Bullying, I Deserve To Have This?
Anyone, anywhere with any kind of disease wonders how they got there, they ask the usual questions, why me, why now?
So to my surprise, someone I know in the real world, has decided to take it on herself to become a bully.
We have all made mistakes, however some of us realise these mistakes, apologise and move on, I really feel for the people who cannot let go.
“Karma is great. You got MS. How brilliant is that for karma?!”
“DON’T YOU EVER DIRTY MY BLOG WITH YOUR NAME EVER AGAIN. Read away if you’re that nosy but don’t ever leave a comment. You made your bed now lie in, though by looks of this blog you already are.”
So my bully implied, I deserved to have Multiple Sclerosis.

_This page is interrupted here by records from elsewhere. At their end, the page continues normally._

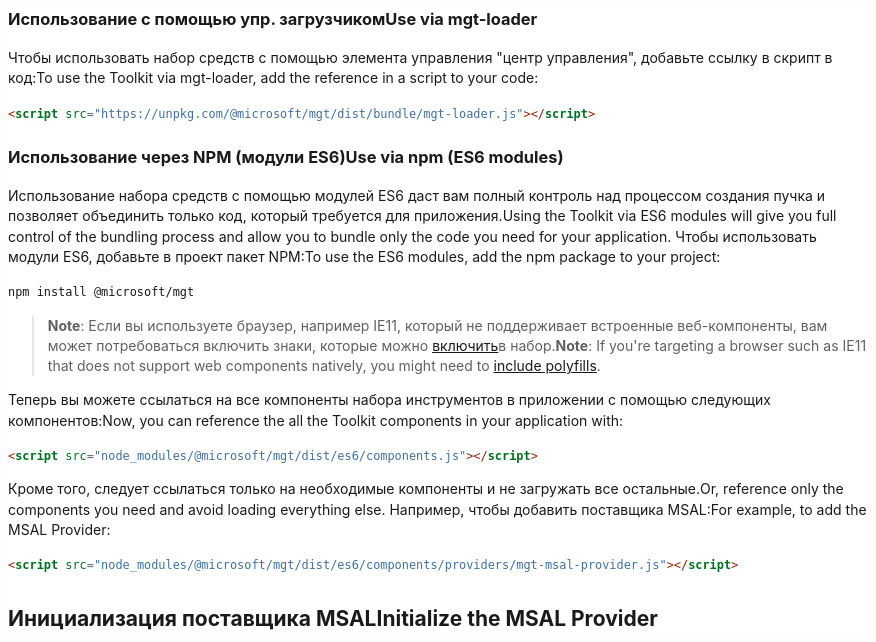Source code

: ### <a name="use-via-mgt-loader"></a><span data-ttu-id="8a27b-113">Использование с помощью упр. загрузчиком</span><span class="sxs-lookup"><span data-stu-id="8a27b-113">Use via mgt-loader</span></span>
<span data-ttu-id="8a27b-114">Чтобы использовать набор средств с помощью элемента управления "центр управления", добавьте ссылку в скрипт в код:</span><span class="sxs-lookup"><span data-stu-id="8a27b-114">To use the Toolkit via mgt-loader, add the reference in a script to your code:</span></span>

```html
<script src="https://unpkg.com/@microsoft/mgt/dist/bundle/mgt-loader.js"></script>
```

### <a name="use-via-npm-es6-modules"></a><span data-ttu-id="8a27b-115">Использование через NPM (модули ES6)</span><span class="sxs-lookup"><span data-stu-id="8a27b-115">Use via npm (ES6 modules)</span></span>
<span data-ttu-id="8a27b-116">Использование набора средств с помощью модулей ES6 даст вам полный контроль над процессом создания пучка и позволяет объединить только код, который требуется для приложения.</span><span class="sxs-lookup"><span data-stu-id="8a27b-116">Using the Toolkit via ES6 modules will give you full control of the bundling process and allow you to bundle only the code you need for your application.</span></span> <span data-ttu-id="8a27b-117">Чтобы использовать модули ES6, добавьте в проект пакет NPM:</span><span class="sxs-lookup"><span data-stu-id="8a27b-117">To use the ES6 modules, add the npm package to your project:</span></span>

```bash
npm install @microsoft/mgt
```
> <span data-ttu-id="8a27b-118">**Note**: Если вы используете браузер, например IE11, который не поддерживает встроенные веб-компоненты, вам может потребоваться включить знаки, которые можно [включить](./overview.md#polyfills)в набор.</span><span class="sxs-lookup"><span data-stu-id="8a27b-118">**Note**: If you're targeting a browser such as IE11 that does not support web components natively, you might need to [include polyfills](./overview.md#polyfills).</span></span>

<span data-ttu-id="8a27b-119">Теперь вы можете ссылаться на все компоненты набора инструментов в приложении с помощью следующих компонентов:</span><span class="sxs-lookup"><span data-stu-id="8a27b-119">Now, you can reference the all the Toolkit components in your application with:</span></span>

```html
<script src="node_modules/@microsoft/mgt/dist/es6/components.js"></script>
```
<span data-ttu-id="8a27b-120">Кроме того, следует ссылаться только на необходимые компоненты и не загружать все остальные.</span><span class="sxs-lookup"><span data-stu-id="8a27b-120">Or, reference only the components you need and avoid loading everything else.</span></span> <span data-ttu-id="8a27b-121">Например, чтобы добавить поставщика MSAL:</span><span class="sxs-lookup"><span data-stu-id="8a27b-121">For example, to add the MSAL Provider:</span></span>

```html
<script src="node_modules/@microsoft/mgt/dist/es6/components/providers/mgt-msal-provider.js"></script>
```

## <a name="initialize-the-msal-provider"></a><span data-ttu-id="8a27b-122">Инициализация поставщика MSAL</span><span class="sxs-lookup"><span data-stu-id="8a27b-122">Initialize the MSAL Provider</span></span>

It sickens me to the core that someone could say this, there are thousands of people out there with this condition, which basically means, we all deserved it.
Its my fault I have a disease that affects me and my family.
Its my fault I am struggling with over whelming tiredness, which is both debilitating and out of my control.
Its my fault that this affects me as well as my children, I need help taking care of them, I need help when out and about.
Its my fault that one day, my MS will probably, indirectly play a part in my death.
Its my fault that the depression that comes with MS, is eating me alive right now, making me wonder what the point is.
Its my fault my children have to carry this burden.
I am horrified that an adult woman, would think it is okay to carry on like this, the fact she posted her last hideous comment anonymously says it all, I am glad my comment system logs IP addresses.
I would not wish multiple sclerosis on anyone, nor any other illness. Its beyond any pain you could imagine, both mentally and physically. Imagine going to bed with the possibility of waking up to loss of use in your legs.
I find this kind of bullying is bordering on the discrimination line. It needs to stop.
I will not let you scare me away from my blog. I hope you never have to deal with anything like Multiple sclerosis.
I am not writing this for a fight, I am writing this to stick up for what I believe in, I have MS and so do thousands of other people, none of which deserve it. I said sorry to her for whatever childish argument we had, after even trying to be kind she did this to me.